When disciplining remember: First acknowledge the emotion, then address the behavior.


2-4, 13, 15



A useful opening line in a conversation (personal, parenting or professional) is “What should I know about ...”. It shows you understand you have something to learn, and it makes people feel valued. “What should I know about what’s going on at football practice?”


14



Teach them to clean the bathroom. Wipe down surfaces, clean mirrors, etc. It’s their job to keep it tidy. Everybody pitches in to keep up with housework.


4-18



Great reminders for how to deal with belligerent kids. https://mailchi.mp/ahaparenting/8-things-you-can-do-when-your-child-is-belligerent


4



Consensual sex requires no persuasion, convincing or begging.


14, 17



When making decisions remember HALT: are you hungry, angry, lonely or tired? (Or ecstatic) Give yourself time to be in a good place. Ask yourself if you’re choosing something because it’s going to bring you closer to being as authentically yourself or are you trying to meet someone else’s expectations? This is not to say you won’t need to compromise and put others first (spouse/ family.) That happens a lot in marriage. No, I mean ask yourself if you’re trying to prove something or are you being true to yourself. Hope that helps.


18, 21



Consider the source. Consider whose company they are in. You may not know much about issue xyz but look and see who endorses them. If people you trust place trust in them.


11, 13, 15, 18, 21



I get it. It’s exhausting when they’re little. But you will never be so needed or so loved as you are during these years.


2, 3, 4



Zoom out! Perspective is your friend. At certain times in our lives we have the focus turned up so high that we don’t see beyond ourselves. (Adolescence is one of those times, totally natural.) Zoom out. You’ll feel better.


13, 15, 17, 21



Avoid commenting on the number of children someone has (or doesn’t have.) Its none of your business to ask why a couple doesn’t have kids or remark if they announce they’re pregnant with their 7th (other than to say “Congratulations.”)


15, 21



“Anger is a wonderful catalyst but a terrible companion.” - Brene Brown


15, 21



You should feel safe with friends.
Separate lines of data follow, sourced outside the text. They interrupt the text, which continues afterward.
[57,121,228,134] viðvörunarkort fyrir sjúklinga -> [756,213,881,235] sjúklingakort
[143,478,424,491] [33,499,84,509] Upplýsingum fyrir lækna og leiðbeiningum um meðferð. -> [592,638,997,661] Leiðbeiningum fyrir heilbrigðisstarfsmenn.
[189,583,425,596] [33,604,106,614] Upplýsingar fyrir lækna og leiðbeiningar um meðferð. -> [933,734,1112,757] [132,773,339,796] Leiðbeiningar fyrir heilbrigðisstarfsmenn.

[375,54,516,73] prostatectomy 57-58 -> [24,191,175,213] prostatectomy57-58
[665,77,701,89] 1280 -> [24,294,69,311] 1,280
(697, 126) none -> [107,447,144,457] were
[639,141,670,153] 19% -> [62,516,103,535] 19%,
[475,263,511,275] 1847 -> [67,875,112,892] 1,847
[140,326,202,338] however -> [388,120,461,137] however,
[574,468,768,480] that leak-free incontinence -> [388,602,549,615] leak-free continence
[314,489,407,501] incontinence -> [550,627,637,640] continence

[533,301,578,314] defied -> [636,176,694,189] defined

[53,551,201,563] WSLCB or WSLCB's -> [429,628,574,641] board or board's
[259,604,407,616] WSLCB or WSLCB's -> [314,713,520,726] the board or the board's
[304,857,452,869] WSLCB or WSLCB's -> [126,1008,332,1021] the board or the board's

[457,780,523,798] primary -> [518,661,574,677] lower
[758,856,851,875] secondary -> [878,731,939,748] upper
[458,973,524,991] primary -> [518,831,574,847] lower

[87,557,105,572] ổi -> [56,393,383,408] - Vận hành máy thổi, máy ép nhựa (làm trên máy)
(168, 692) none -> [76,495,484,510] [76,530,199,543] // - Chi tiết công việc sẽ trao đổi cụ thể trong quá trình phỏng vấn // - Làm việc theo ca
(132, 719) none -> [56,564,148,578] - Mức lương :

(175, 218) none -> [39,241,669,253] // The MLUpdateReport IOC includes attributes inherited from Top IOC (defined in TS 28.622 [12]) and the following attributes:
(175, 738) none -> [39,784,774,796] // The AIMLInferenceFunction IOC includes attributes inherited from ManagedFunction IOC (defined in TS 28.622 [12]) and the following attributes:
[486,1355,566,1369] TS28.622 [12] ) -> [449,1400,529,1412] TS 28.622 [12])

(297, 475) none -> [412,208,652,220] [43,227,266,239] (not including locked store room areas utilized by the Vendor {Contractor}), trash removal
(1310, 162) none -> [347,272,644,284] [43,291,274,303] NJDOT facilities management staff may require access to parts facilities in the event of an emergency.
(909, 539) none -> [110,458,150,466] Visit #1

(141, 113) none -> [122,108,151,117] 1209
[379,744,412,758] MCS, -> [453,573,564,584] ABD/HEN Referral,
They shouldn’t try to get you hurt or in trouble. Anyone who makes you feel unsafe is not your friend.


8-15



If there’s a ever a bird in the house, close the interior doors, open the doors to the outside and shoo it out with a broom.


18



When you know better, do better. No one is born a fully actualized human being! We are all in the process of becoming who we wish to be.


16, 21



Kitchen knife skills. Know how to properly and safely cut, slice, chop, dice, carve, etc.


15, 21



Give books. Inscribe them. Just a line or two can turn a good book into a treasure. Great for any occasion.


17



Share a few of our most embarrassing moments. Teach them it’s okay to laugh at yourself and even when you’re mortified in the moment being embarrassed isn’t fatal. (And it happens to everyone.)


11



There are a lot of people I care about. But I’ve decided there are only four whose opinion of me I care about: My kid, my god, myself and my dog.


18



Spread kindness like confetti.


12, 21



“Courage is cheaper than Channel. It works better too.” - Scott Galloway


14, 15, 16, 21



Home is where they love you.


13, 17, 21



Speak up when it’s called for: Fight injustice, stand up for others, etc. but shut the F up if you’re thinking about offering an unsolicited opinion or advice about anything you’re not personally an expert in.